---------- Records for processing ----------

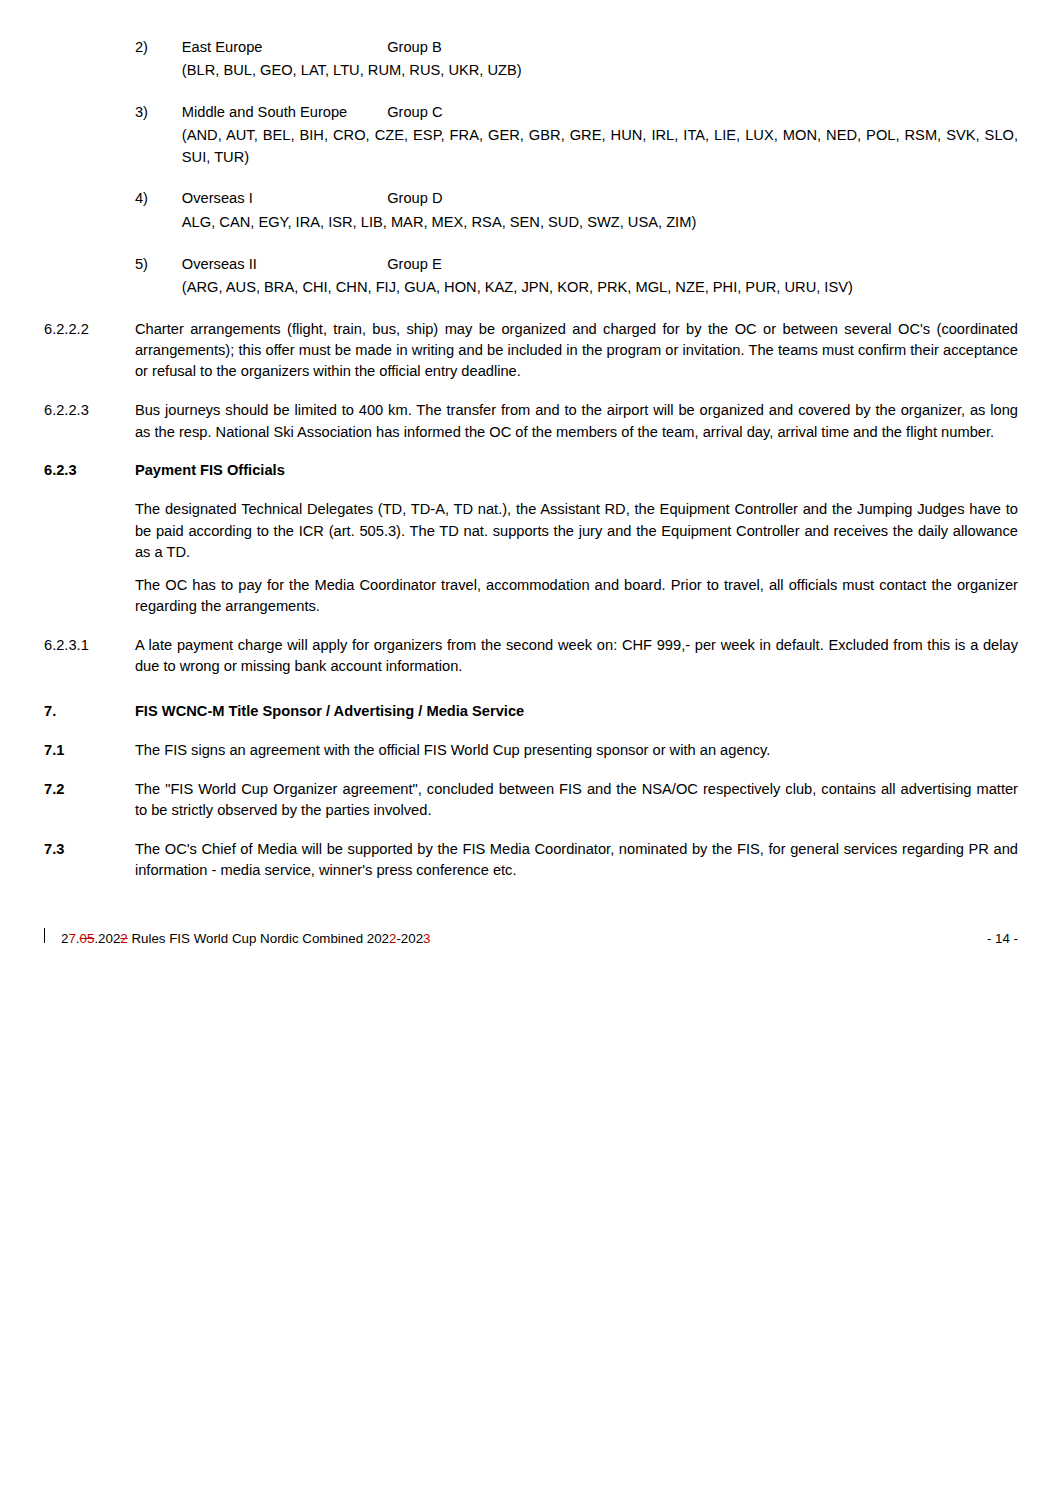2) East Europe Group B
(BLR, BUL, GEO, LAT, LTU, RUM, RUS, UKR, UZB)
3) Middle and South Europe Group C
(AND, AUT, BEL, BIH, CRO, CZE, ESP, FRA, GER, GBR, GRE, HUN, IRL, ITA, LIE, LUX, MON, NED, POL, RSM, SVK, SLO, SUI, TUR)
4) Overseas I Group D
ALG, CAN, EGY, IRA, ISR, LIB, MAR, MEX, RSA, SEN, SUD, SWZ, USA, ZIM)
5) Overseas II Group E
(ARG, AUS, BRA, CHI, CHN, FIJ, GUA, HON, KAZ, JPN, KOR, PRK, MGL, NZE, PHI, PUR, URU, ISV)
6.2.2.2
Charter arrangements (flight, train, bus, ship) may be organized and charged for by the OC or between several OC's (coordinated arrangements); this offer must be made in writing and be included in the program or invitation. The teams must confirm their acceptance or refusal to the organizers within the official entry deadline.
6.2.2.3
Bus journeys should be limited to 400 km. The transfer from and to the airport will be organized and covered by the organizer, as long as the resp. National Ski Association has informed the OC of the members of the team, arrival day, arrival time and the flight number.
6.2.3
Payment FIS Officials
The designated Technical Delegates (TD, TD-A, TD nat.), the Assistant RD, the Equipment Controller and the Jumping Judges have to be paid according to the ICR (art. 505.3). The TD nat. supports the jury and the Equipment Controller and receives the daily allowance as a TD.
The OC has to pay for the Media Coordinator travel, accommodation and board. Prior to travel, all officials must contact the organizer regarding the arrangements.
6.2.3.1
A late payment charge will apply for organizers from the second week on: CHF 999,- per week in default. Excluded from this is a delay due to wrong or missing bank account information.
7.
FIS WCNC-M Title Sponsor / Advertising / Media Service
7.1
The FIS signs an agreement with the official FIS World Cup presenting sponsor or with an agency.
7.2
The "FIS World Cup Organizer agreement", concluded between FIS and the NSA/OC respectively club, contains all advertising matter to be strictly observed by the parties involved.
7.3
The OC's Chief of Media will be supported by the FIS Media Coordinator, nominated by the FIS, for general services regarding PR and information - media service, winner's press conference etc.
27.05.2022 Rules FIS World Cup Nordic Combined 2022-2023
- 14 -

----------

How to complete this task:
Transcribe every entry exactly, omitting pictures.

Result of this task:
2) East Europe Group B
(BLR, BUL, GEO, LAT, LTU, RUM, RUS, UKR, UZB)
3) Middle and South Europe Group C
(AND, AUT, BEL, BIH, CRO, CZE, ESP, FRA, GER, GBR, GRE, HUN, IRL, ITA, LIE, LUX, MON, NED, POL, RSM, SVK, SLO, SUI, TUR)
4) Overseas I Group D
ALG, CAN, EGY, IRA, ISR, LIB, MAR, MEX, RSA, SEN, SUD, SWZ, USA, ZIM)
5) Overseas II Group E
(ARG, AUS, BRA, CHI, CHN, FIJ, GUA, HON, KAZ, JPN, KOR, PRK, MGL, NZE, PHI, PUR, URU, ISV)
6.2.2.2
Charter arrangements (flight, train, bus, ship) may be organized and charged for by the OC or between several OC's (coordinated arrangements); this offer must be made in writing and be included in the program or invitation. The teams must confirm their acceptance or refusal to the organizers within the official entry deadline.
6.2.2.3
Bus journeys should be limited to 400 km. The transfer from and to the airport will be organized and covered by the organizer, as long as the resp. National Ski Association has informed the OC of the members of the team, arrival day, arrival time and the flight number.
6.2.3
Payment FIS Officials
The designated Technical Delegates (TD, TD-A, TD nat.), the Assistant RD, the Equipment Controller and the Jumping Judges have to be paid according to the ICR (art. 505.3). The TD nat. supports the jury and the Equipment Controller and receives the daily allowance as a TD.
The OC has to pay for the Media Coordinator travel, accommodation and board. Prior to travel, all officials must contact the organizer regarding the arrangements.
6.2.3.1
A late payment charge will apply for organizers from the second week on: CHF 999,- per week in default. Excluded from this is a delay due to wrong or missing bank account information.
7.
FIS WCNC-M Title Sponsor / Advertising / Media Service
7.1
The FIS signs an agreement with the official FIS World Cup presenting sponsor or with an agency.
7.2
The "FIS World Cup Organizer agreement", concluded between FIS and the NSA/OC respectively club, contains all advertising matter to be strictly observed by the parties involved.
7.3
The OC's Chief of Media will be supported by the FIS Media Coordinator, nominated by the FIS, for general services regarding PR and information - media service, winner's press conference etc.
27.05.2022 Rules FIS World Cup Nordic Combined 2022-2023
- 14 -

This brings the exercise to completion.